Case Study A
Karen Viani was newly diagnosed with congestive heart failure one month ago. Her primary physician prescribed a number of medications: a beta blocker to slow her heart rate, Lasix to treat the fluid overload, and digoxin for control of her symptoms. She also takes a potassium supplement. Ms. Viani is 76 years old, slim, and lives with her pet dog, Alfredo.
She was hospitalized on Friday at noon at Mesa Valley Hospital, a 60-bed acute-care facility. This was after seeing her primary doctor for increased shortness of breath and after gaining four pounds in 24 hours. The hospitalist ordered a one-time dose of Lasix 20mg IV on admission followed by a lab order to check electrolytes in one hour.
Recent hospital patient safety survey results identified some areas of strength and weakness. Strong positive responses were in the categories of organizational learning and continuous improvement at 78%; teamwork also scored a high 80% positive response. Areas with potential for improvement were staffing at a positive response rate of 25% and non-punitive environment and safety culture had a positive response rate of 20%.
The nurse responsible for care of Ms. Viani was very busy. She gave the Lasix three hours after Mrs. Viani arrived and after the lab had drawn the blood for the electrolytes. When the hospitalist arrived at 1630, she noted the lab report indicated that the potassium level was low. The hospitalist assumed that the blood was drawn after Ms. Viani had received the Lasix.
The hospitalist ordered another Lasix 20 mg IV. The evening nurse noted the order at 1700 and gave the Lasix before dinner.
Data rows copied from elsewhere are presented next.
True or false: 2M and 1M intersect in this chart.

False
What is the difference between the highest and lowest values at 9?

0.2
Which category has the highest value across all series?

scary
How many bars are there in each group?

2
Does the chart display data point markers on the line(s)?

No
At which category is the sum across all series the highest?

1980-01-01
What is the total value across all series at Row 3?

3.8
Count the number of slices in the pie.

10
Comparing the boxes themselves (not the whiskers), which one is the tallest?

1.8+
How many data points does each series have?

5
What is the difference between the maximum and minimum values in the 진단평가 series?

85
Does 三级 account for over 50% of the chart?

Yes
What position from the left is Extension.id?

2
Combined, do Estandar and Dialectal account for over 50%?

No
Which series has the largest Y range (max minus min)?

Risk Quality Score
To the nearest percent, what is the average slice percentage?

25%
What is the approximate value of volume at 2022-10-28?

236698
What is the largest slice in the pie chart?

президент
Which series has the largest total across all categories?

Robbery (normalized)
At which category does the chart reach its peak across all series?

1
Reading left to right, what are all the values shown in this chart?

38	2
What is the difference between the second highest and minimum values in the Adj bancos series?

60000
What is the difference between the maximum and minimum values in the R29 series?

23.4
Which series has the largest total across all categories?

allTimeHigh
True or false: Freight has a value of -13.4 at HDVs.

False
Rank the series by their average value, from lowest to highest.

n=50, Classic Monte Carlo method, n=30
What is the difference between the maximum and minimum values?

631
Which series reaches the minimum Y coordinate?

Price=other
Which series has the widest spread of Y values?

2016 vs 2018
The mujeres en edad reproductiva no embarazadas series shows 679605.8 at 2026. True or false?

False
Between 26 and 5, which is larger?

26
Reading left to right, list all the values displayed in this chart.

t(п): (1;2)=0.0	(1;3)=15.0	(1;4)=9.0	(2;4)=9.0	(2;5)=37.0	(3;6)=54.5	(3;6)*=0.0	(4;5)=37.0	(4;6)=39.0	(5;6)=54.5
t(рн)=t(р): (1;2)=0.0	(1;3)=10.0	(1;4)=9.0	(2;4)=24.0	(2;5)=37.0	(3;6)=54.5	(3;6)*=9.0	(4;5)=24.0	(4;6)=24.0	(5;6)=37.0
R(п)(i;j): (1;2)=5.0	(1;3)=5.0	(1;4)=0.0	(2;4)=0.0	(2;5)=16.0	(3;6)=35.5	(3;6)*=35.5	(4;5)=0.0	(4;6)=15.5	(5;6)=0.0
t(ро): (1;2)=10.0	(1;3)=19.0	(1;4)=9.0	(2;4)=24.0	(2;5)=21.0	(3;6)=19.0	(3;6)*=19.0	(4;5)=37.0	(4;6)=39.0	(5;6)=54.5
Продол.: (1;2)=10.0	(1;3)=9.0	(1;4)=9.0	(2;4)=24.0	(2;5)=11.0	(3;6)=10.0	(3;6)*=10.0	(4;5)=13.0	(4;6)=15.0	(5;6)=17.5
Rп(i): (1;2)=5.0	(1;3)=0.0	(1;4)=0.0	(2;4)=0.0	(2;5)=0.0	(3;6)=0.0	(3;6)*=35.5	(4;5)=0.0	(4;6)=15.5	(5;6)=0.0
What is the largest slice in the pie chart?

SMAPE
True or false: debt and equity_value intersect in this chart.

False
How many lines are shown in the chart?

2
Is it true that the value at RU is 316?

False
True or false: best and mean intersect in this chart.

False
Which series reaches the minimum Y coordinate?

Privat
During the evening mealtime, Ms. Viani suddenly felt light-headed, tried to reach the call bell that was on the bedside table, and fell on the floor. Ms. Viani sustained a small laceration on her forehead and a sprained right wrist, and then became quite disoriented and lost consciousness for a few seconds. The rapid response team (RRT) was notified and by the time the team arrived, Ms. Viani was lucid and was complaining of pain in her right wrist. The hospitalist ordered in the patient’s record that an incident report needed to be filed as the nurse made a medication error. The hospitalist has professional liability insurance as a condition of her employment at Mesa Valley. The nurse does not.